# [EXERCISE DIRECTIONS]
No pictures belong in the copy. Retype exactly, and only, the stretch of lines below from the one with "Figure 6. Influence" through the one with "Figure 6. Response".

# [RAW DATA]
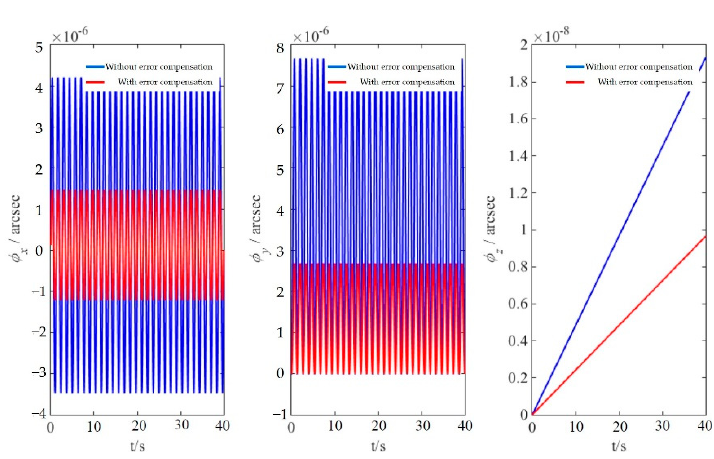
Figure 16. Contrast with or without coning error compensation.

---

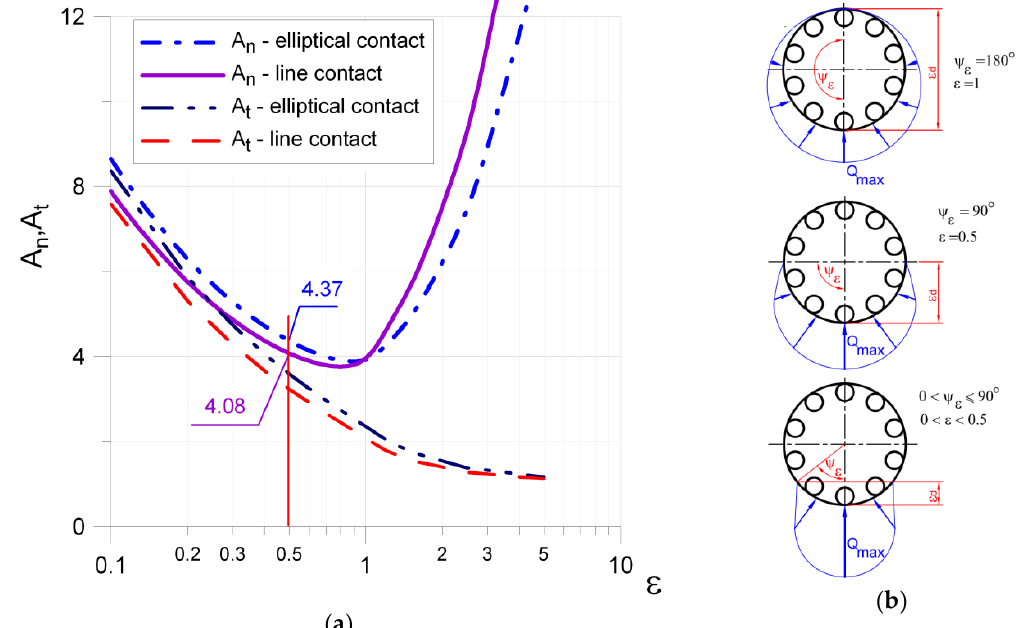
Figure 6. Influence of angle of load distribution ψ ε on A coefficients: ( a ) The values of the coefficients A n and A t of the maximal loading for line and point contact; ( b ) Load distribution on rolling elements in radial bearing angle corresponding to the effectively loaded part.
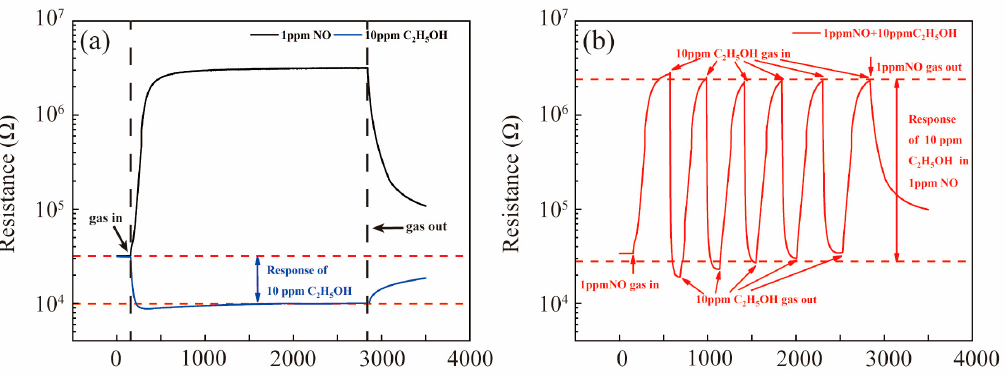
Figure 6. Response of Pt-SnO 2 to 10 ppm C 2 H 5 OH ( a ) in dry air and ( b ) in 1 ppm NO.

==

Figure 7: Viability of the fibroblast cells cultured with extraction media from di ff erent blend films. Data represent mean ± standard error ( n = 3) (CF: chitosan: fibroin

# [PROBLEM SOLUTION]
Figure 6. Influence of angle of load distribution ψ ε on A coefficients: ( a ) The values of the coefficients A n and A t of the maximal loading for line and point contact; ( b ) Load distribution on rolling elements in radial bearing angle corresponding to the effectively loaded part.
Figure 6. Response of Pt-SnO 2 to 10 ppm C 2 H 5 OH ( a ) in dry air and ( b ) in 1 ppm NO.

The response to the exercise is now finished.